◆ **Task material**
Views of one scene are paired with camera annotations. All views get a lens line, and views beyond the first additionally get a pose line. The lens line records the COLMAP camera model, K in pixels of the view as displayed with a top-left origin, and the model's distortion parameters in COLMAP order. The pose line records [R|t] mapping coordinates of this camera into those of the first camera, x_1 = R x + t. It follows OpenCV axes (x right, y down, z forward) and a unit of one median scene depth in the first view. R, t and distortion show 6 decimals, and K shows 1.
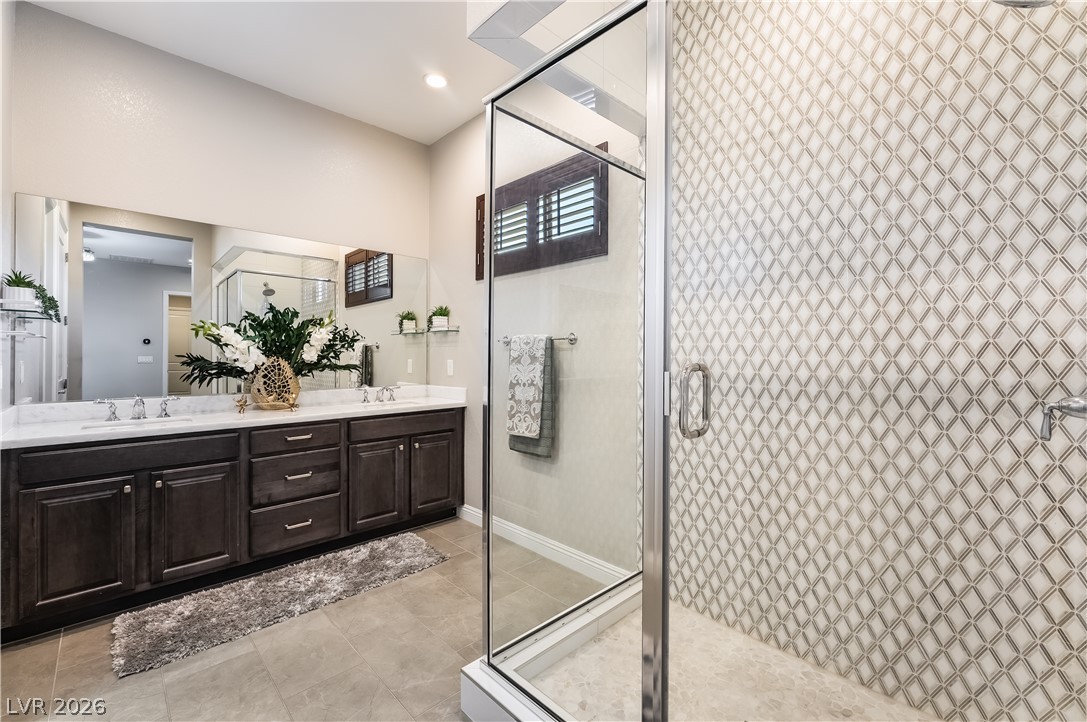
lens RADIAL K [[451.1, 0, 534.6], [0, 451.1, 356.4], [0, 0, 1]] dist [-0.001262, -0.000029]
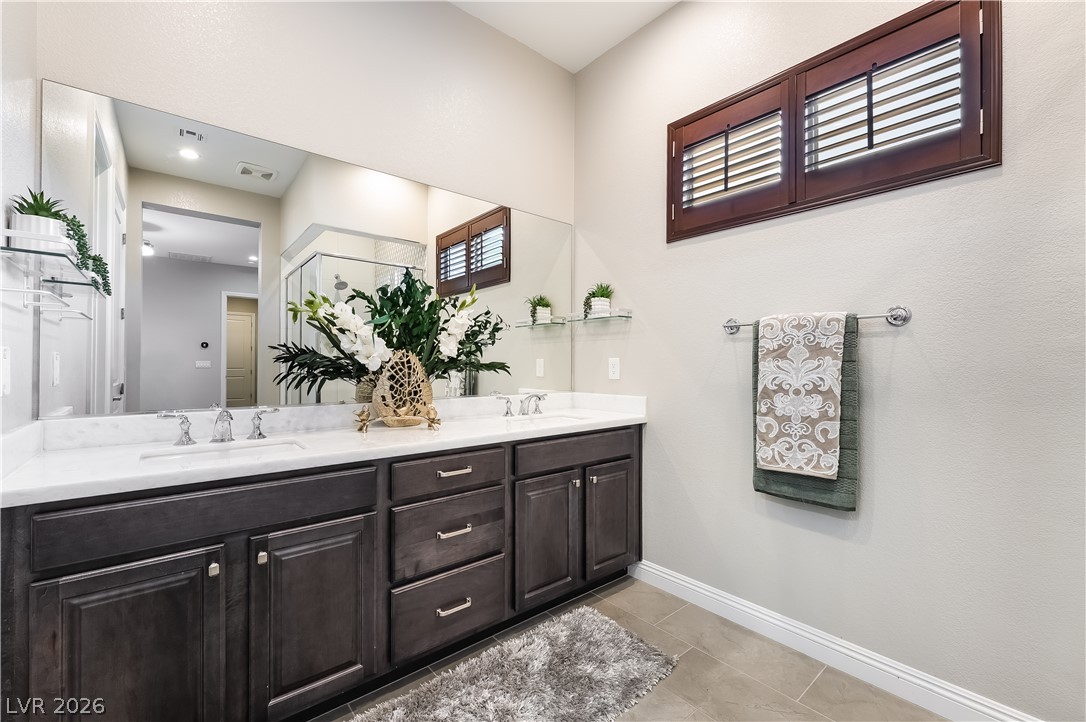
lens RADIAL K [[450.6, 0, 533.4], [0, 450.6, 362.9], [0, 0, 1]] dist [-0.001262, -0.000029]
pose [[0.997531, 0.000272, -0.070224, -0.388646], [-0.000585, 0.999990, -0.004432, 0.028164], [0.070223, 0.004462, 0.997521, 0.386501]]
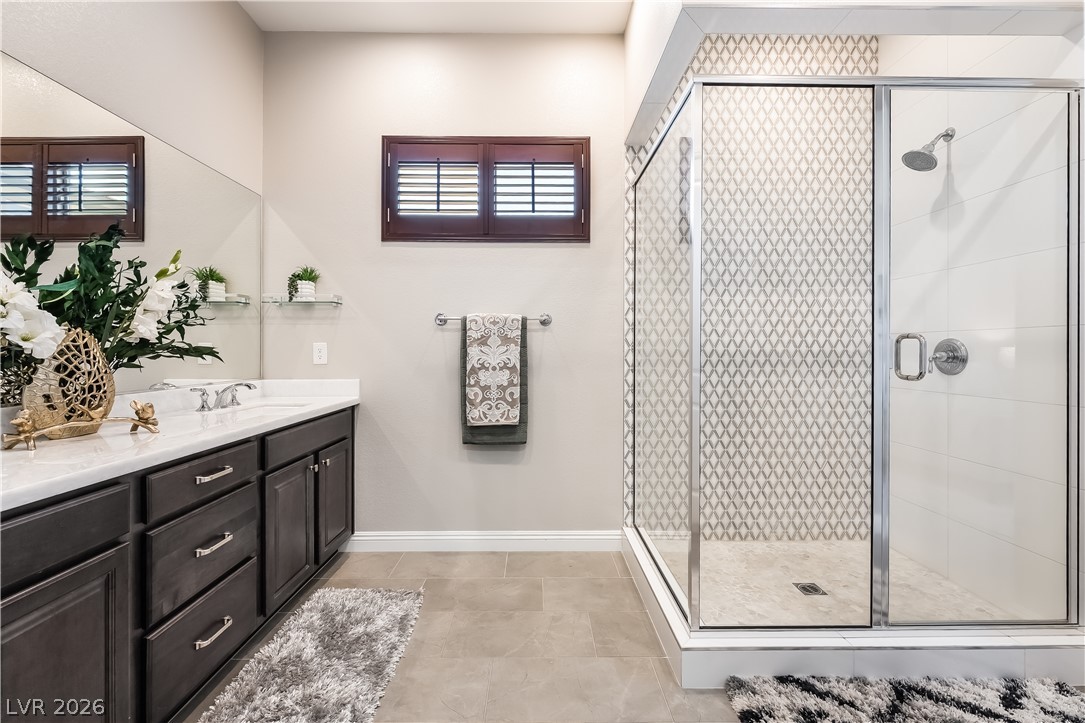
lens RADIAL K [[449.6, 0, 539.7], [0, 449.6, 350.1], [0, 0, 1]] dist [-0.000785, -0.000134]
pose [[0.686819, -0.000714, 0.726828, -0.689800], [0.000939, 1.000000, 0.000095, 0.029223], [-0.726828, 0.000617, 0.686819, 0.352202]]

◆ **Work order**
Reproduce the rows from the very first one through the one containing "dist [-0.000785, -0.000134]", with both ends included, and leave the pictures out.

◆ **Task response**
Views of one scene are paired with camera annotations. All views get a lens line, and views beyond the first additionally get a pose line. The lens line records the COLMAP camera model, K in pixels of the view as displayed with a top-left origin, and the model's distortion parameters in COLMAP order. The pose line records [R|t] mapping coordinates of this camera into those of the first camera, x_1 = R x + t. It follows OpenCV axes (x right, y down, z forward) and a unit of one median scene depth in the first view. R, t and distortion show 6 decimals, and K shows 1.
lens RADIAL K [[451.1, 0, 534.6], [0, 451.1, 356.4], [0, 0, 1]] dist [-0.001262, -0.000029]
lens RADIAL K [[450.6, 0, 533.4], [0, 450.6, 362.9], [0, 0, 1]] dist [-0.001262, -0.000029]
pose [[0.997531, 0.000272, -0.070224, -0.388646], [-0.000585, 0.999990, -0.004432, 0.028164], [0.070223, 0.004462, 0.997521, 0.386501]]
lens RADIAL K [[449.6, 0, 539.7], [0, 449.6, 350.1], [0, 0, 1]] dist [-0.000785, -0.000134]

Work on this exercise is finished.